From the yard - looking west:

The living room
Living room:

This is a view from the porch:

My room:My room (on the bottom shelf, you can see a pic of one of Gigglia's nieces that was born in and lives in the States):

This is the bathroom, and though it needs paint - it's clean and that's all that matters! Compared to lots of other bathrooms and latrines I've visited, this is great.


Kitchen again (I paid 40 cents for that pineapple!)

Gigglia, William, Adiran, Adriana, and Jose's room. (Two are young kids):

The back porch - we have metal workers behind us which was really annoying at first (but not as annoying as the roosters), but I'm getting used to it.

Back yard - the tower is a storage shed and on top is where water is stored - we currently get it every 3-4 days, and have yet to have any real water supply problems. I drink from the tap and haven't had suffered any consequences.

Other view of backyard, today I saw a kid pop his head out of that black water tank (it's empty).

I skipped a few rooms - where Ketel (Gigglia's sister) and Larry, her 6 yr old son sleep.
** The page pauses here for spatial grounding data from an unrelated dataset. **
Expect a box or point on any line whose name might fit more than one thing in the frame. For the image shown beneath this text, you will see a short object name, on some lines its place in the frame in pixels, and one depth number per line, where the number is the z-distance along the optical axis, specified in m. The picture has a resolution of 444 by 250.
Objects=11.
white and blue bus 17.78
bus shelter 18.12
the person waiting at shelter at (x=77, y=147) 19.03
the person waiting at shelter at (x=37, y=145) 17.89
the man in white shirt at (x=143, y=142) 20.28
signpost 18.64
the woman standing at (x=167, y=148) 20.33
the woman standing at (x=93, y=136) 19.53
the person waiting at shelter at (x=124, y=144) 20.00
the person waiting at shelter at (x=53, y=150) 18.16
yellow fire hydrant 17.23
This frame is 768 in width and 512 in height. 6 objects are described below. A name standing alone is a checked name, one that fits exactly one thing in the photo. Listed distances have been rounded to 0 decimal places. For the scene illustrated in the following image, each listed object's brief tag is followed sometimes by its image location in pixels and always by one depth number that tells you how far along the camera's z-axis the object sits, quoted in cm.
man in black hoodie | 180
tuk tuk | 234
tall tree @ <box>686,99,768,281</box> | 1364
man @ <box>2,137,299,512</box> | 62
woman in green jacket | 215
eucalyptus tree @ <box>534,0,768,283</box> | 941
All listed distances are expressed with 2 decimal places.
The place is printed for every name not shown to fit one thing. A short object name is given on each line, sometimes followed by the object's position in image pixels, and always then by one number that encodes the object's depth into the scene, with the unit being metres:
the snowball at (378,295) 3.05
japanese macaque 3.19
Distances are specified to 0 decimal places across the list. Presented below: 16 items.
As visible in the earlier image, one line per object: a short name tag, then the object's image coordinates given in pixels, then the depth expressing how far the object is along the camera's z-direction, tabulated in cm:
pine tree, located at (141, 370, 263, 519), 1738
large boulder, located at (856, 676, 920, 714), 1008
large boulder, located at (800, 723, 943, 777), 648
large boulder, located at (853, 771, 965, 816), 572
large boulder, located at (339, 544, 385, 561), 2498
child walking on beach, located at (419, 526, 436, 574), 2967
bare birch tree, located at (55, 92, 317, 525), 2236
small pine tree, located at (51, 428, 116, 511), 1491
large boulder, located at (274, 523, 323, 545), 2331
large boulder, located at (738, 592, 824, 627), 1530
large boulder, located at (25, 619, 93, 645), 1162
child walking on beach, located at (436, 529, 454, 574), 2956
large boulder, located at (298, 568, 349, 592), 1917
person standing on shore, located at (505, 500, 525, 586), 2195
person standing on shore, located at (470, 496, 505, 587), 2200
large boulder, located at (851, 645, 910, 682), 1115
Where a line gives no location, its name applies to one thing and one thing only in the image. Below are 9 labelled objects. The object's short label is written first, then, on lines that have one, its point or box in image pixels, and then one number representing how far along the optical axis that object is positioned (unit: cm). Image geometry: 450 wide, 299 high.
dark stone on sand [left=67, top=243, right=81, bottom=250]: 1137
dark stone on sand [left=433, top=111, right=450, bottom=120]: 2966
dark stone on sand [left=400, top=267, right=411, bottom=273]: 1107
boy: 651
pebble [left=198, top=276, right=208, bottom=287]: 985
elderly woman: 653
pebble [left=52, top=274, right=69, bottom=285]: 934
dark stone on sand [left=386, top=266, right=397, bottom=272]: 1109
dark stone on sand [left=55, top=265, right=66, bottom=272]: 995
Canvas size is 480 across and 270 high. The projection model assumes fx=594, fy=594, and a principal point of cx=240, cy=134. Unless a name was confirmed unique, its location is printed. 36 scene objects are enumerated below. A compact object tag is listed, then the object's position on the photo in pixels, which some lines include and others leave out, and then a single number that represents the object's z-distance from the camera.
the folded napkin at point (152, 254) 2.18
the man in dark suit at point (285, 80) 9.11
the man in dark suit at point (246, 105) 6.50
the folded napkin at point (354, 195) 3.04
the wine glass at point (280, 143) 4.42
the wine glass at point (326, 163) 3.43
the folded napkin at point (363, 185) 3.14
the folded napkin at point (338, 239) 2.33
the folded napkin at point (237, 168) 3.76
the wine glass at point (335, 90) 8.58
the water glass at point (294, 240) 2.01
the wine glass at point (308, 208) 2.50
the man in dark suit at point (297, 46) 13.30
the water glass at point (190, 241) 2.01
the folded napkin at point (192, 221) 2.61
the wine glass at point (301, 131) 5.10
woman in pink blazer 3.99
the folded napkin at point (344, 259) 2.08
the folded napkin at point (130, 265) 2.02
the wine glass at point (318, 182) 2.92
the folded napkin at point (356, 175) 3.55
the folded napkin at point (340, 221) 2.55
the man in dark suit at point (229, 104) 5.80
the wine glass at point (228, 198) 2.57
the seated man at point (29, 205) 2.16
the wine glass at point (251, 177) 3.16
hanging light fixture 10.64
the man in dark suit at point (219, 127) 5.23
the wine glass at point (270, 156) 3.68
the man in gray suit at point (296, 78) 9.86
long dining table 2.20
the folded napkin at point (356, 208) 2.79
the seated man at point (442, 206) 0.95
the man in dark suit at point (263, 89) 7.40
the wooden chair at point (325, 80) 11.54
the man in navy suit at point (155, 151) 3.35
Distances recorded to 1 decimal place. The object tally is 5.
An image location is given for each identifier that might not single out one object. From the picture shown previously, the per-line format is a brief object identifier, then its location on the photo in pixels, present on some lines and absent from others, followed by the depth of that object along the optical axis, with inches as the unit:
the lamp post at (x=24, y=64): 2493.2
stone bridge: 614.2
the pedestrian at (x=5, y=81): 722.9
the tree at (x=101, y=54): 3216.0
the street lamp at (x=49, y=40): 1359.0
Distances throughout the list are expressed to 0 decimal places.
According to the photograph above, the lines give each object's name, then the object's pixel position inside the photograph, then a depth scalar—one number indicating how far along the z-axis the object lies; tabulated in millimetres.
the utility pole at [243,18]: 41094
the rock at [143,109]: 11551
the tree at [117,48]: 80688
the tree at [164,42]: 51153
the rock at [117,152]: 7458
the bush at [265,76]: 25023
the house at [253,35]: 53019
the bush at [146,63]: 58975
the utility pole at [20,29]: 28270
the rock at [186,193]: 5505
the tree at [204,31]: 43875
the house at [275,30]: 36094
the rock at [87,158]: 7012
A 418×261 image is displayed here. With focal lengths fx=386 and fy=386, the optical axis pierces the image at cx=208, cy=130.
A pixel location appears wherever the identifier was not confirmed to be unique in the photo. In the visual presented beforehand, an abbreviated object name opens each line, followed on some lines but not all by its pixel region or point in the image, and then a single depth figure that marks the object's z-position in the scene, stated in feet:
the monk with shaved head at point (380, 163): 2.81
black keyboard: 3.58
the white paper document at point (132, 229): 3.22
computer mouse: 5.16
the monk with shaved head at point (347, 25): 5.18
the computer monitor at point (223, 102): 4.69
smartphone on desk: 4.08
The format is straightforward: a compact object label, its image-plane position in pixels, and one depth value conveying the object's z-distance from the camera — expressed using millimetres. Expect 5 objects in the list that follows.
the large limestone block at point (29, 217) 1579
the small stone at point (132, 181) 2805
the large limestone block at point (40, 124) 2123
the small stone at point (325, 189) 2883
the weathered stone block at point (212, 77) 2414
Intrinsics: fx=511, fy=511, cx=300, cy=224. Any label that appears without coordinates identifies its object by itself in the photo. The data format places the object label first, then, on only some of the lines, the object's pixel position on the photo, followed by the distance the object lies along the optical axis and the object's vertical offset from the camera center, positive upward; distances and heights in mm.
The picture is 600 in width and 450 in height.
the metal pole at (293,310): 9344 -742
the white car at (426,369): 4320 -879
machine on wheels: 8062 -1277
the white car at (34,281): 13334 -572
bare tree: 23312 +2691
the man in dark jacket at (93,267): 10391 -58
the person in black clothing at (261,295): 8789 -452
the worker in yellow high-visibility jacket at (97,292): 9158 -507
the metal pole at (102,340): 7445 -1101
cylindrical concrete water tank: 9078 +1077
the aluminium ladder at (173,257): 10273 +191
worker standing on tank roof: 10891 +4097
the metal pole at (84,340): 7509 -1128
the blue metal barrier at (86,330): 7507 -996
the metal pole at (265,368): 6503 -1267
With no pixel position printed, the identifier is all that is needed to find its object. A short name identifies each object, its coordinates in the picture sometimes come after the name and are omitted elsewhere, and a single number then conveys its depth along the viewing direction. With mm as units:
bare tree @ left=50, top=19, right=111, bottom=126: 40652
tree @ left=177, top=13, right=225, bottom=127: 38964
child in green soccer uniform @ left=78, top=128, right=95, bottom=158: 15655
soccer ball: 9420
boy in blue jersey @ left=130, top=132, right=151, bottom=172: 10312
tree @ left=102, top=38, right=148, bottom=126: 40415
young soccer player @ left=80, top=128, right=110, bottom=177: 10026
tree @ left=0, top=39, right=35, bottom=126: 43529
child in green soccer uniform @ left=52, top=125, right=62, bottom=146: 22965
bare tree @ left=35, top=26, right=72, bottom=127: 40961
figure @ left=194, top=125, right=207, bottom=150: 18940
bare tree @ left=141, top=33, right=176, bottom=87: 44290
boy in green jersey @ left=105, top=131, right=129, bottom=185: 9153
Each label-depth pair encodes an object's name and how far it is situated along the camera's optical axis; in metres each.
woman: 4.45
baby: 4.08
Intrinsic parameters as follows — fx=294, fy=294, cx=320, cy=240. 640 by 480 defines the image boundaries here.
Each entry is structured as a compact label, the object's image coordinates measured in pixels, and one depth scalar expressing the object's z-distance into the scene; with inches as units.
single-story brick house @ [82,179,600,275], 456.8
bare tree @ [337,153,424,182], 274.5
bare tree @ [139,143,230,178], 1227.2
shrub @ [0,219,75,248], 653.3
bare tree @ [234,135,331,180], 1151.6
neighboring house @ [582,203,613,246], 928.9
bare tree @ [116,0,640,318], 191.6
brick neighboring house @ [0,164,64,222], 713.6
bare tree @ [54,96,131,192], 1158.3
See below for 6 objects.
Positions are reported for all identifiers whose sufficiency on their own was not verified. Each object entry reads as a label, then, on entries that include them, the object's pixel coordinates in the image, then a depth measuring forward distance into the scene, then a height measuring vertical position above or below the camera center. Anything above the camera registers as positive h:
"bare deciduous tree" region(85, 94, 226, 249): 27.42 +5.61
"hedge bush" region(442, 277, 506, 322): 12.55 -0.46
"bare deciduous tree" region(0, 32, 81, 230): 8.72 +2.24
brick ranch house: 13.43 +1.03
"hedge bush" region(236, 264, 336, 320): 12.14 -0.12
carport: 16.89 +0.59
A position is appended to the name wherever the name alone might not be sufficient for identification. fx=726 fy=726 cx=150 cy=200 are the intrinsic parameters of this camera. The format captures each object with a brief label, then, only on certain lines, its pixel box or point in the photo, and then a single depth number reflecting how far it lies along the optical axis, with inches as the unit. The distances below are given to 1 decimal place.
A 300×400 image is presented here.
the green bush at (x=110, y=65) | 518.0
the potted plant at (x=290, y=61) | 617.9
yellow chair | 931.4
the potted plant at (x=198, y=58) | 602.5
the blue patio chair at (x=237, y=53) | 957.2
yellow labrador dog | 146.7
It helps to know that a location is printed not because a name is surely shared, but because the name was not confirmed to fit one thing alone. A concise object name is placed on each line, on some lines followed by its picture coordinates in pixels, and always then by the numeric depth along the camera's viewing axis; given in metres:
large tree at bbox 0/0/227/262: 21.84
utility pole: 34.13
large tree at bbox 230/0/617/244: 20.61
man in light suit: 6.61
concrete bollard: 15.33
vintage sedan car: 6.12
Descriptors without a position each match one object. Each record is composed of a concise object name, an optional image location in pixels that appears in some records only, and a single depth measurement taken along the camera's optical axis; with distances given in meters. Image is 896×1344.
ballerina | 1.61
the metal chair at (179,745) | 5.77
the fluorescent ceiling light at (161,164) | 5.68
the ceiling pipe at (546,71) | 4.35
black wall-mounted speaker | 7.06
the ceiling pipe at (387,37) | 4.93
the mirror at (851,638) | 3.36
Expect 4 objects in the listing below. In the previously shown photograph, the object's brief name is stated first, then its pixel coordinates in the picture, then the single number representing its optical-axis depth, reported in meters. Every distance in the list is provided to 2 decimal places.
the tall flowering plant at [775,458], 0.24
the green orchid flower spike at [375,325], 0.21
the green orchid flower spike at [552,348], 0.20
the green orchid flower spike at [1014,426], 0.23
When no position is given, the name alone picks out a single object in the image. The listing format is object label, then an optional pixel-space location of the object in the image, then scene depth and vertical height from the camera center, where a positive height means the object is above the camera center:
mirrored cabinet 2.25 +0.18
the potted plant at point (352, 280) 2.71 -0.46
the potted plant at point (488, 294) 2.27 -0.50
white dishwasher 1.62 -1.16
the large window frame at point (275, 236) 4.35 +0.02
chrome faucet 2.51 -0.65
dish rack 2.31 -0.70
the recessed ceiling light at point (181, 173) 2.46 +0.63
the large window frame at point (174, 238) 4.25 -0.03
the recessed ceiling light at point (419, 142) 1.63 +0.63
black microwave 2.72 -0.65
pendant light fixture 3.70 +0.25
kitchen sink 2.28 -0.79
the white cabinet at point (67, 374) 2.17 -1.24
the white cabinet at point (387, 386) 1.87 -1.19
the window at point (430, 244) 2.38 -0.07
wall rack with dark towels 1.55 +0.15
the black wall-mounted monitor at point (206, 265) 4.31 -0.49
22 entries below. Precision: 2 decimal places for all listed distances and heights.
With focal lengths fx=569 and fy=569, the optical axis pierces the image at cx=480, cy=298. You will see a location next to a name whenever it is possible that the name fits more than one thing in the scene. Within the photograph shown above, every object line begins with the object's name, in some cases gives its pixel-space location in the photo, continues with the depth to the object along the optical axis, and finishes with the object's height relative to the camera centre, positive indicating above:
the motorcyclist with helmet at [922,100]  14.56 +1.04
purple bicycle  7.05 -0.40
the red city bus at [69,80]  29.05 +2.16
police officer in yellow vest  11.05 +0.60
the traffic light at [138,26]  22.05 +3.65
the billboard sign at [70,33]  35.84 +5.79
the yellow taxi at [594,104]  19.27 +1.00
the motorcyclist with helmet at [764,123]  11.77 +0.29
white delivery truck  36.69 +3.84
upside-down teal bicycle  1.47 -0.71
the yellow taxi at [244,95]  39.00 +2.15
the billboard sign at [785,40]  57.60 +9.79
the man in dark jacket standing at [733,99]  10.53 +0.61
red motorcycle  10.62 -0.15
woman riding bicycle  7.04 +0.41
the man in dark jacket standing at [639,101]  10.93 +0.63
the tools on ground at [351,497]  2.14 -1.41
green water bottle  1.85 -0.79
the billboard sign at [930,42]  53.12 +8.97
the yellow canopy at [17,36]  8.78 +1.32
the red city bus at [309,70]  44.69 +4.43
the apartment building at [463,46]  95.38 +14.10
Also, there's an extra room with a TV and ironing board, and they have a storage room. So, with all those rooms, I don't know why they pack so many in one. I guess Gigglia's hoping that Adrian and her boyfriend won't be staying long...

Besides looking for housing, I've met lots of people at the mayor's office - the vice-mayor, as well as several engineers that work with the environmental comission. There was also an end-of-year party with the entire env. comission, which was a great opportunity for me to meet everyone - there are representatives from different neighborhoods,NGO's, the dept of health, and the dept of environmental protection. It was kinda awkward at first, but after the meanest game of musical chairs I've ever played (I didn't win), we all loosened up. We had several "dinamicas" is what they call them here - icebreakers, I guess. I have a meeting scheduled with the mayor for Tuesday. Sorry I haven't taken any pics of these folks yet, but it seems too touristy to whip out the camera when I go in for a meeting.

I also was invited to the 6th grade promotion of the rural school I will be working with when school starts up again after summer vacation. There were 16 graduates, between the ages of 12 and 16 maybe, from about 5 rural schools. All I can say is that everyone looked uncomfortable with all the formality. No one smiles for photos here - how long does it take a culture to move through that phase? I know we did it in the US for decades, but that was for technical reasons. Some people must, as I often hear people saying "Diga wheeeskey!" (instead of the English "Say cheese!")...but rarely do I hear the photographees say it.

A note to potential phone callers - in a brilliant move, I left my cell phone in a taxi, so don't bother calling it. PC will be getting me a new one soon. I'll notify you all of my new number as soon as I get it.